◆ Task details ◆
Return the portion of the forum post on Hotcopper's advertising that runs between "Post No 1 : It" and "Dub is why ?", inclusive, copied verbatim.

◆ Provided text ◆
-- start --
Post No 1 : It would appear that our friend Dub who is a Hotcopper Moderator is very sensitive towards the issue of Vimax being a paid sponsor of Hotcopper . Several months ago I was temporarily banned from Hotcopper for publicly questioning the Moderators decision to use Vimax as a paid sponsor and my question to Dub is why ? 
Hotcopper in conjunction with Vimax the penis extension people engage in offensive and irresponsible advertising on a public communilty forum which is primarily structured towards financial and social discussion . So this is how the Moderators at Hotcopper have decided to generate revenue in quiet times by lowering the bar and promoting explicit products that incite sexual desire . This advertising scurge has permeated all four corners of the internet and even public forums with no definable age criteria like Hotcopper are immune from the lucrative partnership . Well the ASX has also taken up a sponsorship arrangement and the mushrooms continue to spread through cyberspace . 
Dub referred to my last post as insane and inflaming but I guess the truth and a dose of reality does hit a nerve . 
The question is will you bar me this time and if so could you please provide a logical reason for doing so .
-- end --
(A sequence of records)
-- start --
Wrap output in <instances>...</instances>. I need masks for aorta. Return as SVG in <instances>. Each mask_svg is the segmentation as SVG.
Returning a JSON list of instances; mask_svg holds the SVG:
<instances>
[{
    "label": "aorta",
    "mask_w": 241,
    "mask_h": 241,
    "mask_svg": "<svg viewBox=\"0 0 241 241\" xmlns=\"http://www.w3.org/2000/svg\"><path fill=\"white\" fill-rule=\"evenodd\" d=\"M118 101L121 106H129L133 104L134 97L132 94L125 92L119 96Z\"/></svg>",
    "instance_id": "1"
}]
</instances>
-- end --
◆ Expected answer ◆
Post No 1 : It would appear that our friend Dub who is a Hotcopper Moderator is very sensitive towards the issue of Vimax being a paid sponsor of Hotcopper . Several months ago I was temporarily banned from Hotcopper for publicly questioning the Moderators decision to use Vimax as a paid sponsor and my question to Dub is why ?